A questão que se coloca, neste momento, é como o governo comunista chinês se portará diante desse desafio. Haveria, em tese, dois cenários: o governo deixar a mão invisível do mercado resolver, por si só, o problema; ou os dirigentes chineses adotarem o receituário Too-big-to-fail, como ocorreu nos próprios Estados Unidos. A falência dessa grande incorporadora poderia, com certeza, comprometer de forma significativa as finanças de diversas outras instituições e, em última instância, o desempenho de toda a economia.

Por ironia do destino, tendo em vista as críticas de Pequim durante a Crise de 2008, os primeiros movimentos do governo chinês dão sinais claros em favor da segunda opção descrita acima, já que o Banco Central chinês injetou, de forma imediata, US$ 13,5 bilhões no sistema financeiro.

E “nóis” com isso?
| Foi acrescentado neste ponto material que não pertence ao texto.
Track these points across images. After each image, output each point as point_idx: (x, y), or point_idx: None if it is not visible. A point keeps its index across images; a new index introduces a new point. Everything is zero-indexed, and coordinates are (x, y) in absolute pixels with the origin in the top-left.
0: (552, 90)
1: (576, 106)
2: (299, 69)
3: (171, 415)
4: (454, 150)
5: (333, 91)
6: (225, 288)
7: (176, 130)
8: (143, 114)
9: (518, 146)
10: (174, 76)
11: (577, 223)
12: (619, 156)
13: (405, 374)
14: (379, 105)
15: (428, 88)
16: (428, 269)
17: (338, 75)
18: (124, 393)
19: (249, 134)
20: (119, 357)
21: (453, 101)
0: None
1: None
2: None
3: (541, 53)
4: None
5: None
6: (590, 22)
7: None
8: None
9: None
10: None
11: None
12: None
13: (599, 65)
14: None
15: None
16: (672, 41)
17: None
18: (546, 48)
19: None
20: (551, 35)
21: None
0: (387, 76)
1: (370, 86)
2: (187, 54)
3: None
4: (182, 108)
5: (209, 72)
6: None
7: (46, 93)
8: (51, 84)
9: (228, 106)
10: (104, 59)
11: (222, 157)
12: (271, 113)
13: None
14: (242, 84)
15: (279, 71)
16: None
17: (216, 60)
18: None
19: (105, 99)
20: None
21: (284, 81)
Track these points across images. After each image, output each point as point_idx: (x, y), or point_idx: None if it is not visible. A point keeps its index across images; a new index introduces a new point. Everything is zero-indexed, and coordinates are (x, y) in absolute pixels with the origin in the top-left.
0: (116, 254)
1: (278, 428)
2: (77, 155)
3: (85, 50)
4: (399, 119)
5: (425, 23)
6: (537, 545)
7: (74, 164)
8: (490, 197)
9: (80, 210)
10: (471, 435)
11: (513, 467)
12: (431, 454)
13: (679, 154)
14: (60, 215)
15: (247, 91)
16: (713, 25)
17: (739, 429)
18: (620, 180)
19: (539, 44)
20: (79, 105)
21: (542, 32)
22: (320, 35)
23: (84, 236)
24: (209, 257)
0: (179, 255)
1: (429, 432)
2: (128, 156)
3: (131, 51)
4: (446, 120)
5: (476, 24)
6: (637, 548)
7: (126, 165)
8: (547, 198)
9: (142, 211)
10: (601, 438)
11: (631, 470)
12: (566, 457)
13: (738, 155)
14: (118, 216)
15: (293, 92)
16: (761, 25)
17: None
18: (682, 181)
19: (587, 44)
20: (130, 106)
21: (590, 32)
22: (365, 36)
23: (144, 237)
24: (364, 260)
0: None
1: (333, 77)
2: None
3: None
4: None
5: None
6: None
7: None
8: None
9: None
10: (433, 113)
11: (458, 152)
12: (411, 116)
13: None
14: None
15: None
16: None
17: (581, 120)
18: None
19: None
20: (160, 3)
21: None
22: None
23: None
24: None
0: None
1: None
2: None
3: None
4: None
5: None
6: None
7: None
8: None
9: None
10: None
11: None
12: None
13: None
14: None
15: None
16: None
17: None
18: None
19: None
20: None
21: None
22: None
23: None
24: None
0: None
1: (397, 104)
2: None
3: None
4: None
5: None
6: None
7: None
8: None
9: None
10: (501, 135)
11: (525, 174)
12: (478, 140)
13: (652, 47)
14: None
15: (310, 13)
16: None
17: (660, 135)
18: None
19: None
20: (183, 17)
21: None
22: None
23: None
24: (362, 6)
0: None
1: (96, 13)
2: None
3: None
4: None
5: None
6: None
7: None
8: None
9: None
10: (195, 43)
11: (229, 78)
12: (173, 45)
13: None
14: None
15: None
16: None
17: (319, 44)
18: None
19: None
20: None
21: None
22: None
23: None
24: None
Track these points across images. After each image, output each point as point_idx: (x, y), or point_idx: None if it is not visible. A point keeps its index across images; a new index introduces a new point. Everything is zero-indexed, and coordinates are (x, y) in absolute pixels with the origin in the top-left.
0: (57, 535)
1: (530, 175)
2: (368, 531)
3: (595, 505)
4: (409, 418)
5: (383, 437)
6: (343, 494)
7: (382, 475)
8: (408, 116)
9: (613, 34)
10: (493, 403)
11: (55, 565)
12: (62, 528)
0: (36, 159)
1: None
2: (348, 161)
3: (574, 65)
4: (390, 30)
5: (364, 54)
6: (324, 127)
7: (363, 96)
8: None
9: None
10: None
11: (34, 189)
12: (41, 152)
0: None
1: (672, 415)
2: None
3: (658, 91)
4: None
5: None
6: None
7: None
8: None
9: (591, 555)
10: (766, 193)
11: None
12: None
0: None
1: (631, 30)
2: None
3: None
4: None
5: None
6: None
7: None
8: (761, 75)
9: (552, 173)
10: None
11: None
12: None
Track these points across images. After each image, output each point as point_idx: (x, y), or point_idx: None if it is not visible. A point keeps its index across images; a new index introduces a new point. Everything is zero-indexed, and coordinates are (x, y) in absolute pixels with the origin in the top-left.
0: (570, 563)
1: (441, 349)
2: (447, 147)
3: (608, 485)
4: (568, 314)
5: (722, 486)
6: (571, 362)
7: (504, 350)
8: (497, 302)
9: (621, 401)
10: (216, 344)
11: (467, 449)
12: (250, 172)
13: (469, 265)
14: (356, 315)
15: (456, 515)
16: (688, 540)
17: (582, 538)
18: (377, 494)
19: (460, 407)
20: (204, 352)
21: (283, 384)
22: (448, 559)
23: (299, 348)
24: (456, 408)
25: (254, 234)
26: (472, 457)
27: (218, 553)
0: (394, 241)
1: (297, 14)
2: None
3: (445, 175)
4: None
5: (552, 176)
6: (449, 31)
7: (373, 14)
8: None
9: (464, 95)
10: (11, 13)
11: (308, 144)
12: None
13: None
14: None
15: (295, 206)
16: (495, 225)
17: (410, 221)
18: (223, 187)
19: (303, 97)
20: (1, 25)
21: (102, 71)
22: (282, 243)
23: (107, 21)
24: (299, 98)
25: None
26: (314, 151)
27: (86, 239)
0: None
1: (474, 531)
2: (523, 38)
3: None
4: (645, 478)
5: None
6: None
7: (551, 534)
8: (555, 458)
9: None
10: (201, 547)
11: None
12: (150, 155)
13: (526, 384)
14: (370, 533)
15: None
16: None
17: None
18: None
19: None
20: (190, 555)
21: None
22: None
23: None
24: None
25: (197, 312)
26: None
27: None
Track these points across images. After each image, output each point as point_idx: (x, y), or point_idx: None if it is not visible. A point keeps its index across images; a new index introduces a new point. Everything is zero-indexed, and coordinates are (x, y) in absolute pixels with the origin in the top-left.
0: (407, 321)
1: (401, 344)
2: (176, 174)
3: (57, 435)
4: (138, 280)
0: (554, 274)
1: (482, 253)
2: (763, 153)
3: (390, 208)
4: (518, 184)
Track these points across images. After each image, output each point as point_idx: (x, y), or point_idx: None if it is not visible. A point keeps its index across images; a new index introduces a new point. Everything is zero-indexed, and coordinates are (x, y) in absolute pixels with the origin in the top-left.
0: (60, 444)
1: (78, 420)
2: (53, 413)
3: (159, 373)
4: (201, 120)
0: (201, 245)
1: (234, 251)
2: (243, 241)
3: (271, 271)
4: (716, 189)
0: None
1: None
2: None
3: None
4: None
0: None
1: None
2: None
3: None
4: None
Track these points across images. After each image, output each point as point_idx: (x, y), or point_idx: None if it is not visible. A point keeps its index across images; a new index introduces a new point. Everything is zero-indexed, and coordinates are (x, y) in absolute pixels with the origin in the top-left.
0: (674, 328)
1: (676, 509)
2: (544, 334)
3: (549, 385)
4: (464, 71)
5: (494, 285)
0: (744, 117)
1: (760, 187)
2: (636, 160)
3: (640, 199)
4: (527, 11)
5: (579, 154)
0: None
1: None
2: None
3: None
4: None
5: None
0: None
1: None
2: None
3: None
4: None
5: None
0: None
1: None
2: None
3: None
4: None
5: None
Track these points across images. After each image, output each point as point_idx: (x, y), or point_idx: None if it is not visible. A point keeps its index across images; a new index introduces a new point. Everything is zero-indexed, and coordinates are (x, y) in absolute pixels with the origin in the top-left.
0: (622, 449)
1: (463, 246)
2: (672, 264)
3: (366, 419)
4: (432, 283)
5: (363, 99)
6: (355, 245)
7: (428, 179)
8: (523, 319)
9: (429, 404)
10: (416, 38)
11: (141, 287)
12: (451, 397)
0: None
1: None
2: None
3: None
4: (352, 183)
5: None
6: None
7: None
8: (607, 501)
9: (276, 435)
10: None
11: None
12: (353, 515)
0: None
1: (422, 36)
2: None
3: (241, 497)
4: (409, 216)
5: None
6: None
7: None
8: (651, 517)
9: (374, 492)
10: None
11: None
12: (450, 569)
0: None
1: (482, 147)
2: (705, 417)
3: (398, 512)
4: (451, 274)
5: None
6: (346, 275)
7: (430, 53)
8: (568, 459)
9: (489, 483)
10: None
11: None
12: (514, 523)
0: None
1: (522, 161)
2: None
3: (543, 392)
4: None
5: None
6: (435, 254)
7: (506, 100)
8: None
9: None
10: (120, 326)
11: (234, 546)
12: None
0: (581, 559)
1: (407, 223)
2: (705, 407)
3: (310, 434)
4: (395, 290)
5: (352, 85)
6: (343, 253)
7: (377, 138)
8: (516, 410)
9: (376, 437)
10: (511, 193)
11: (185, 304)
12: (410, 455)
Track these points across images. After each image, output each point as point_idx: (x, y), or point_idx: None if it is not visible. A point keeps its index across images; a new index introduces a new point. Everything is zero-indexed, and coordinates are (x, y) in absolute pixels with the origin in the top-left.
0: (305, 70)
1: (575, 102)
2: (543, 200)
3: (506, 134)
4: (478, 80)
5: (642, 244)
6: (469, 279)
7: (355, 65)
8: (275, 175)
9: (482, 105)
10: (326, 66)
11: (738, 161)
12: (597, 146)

A realidade é que a China é um país extremamente integrado à cadeia de produção mundial. Grande parte do que é produzido no mundo, hoje, tem mão-de-obra e tecnologia chinesas. Trata-se do principal parceiro comercial do Brasil desde 2009 – na verdade, ela é o principal parceiro comercial de quase todos os países relevantes no comércio internacional. Dados do Ministério da Economia mostram que a corrente de comércio China-Brasil cresceu 19,5% entre os primeiros trimestres de 2021 e 2020. Assim, em que pese o sistema financeiro chinês não ser tão interligado como o americano aos bancos internacionais, os resgates sinalizados por dirigentes comunistas tendem a evitar maiores repercussões e, por enquanto, perdas de sono mundo afora.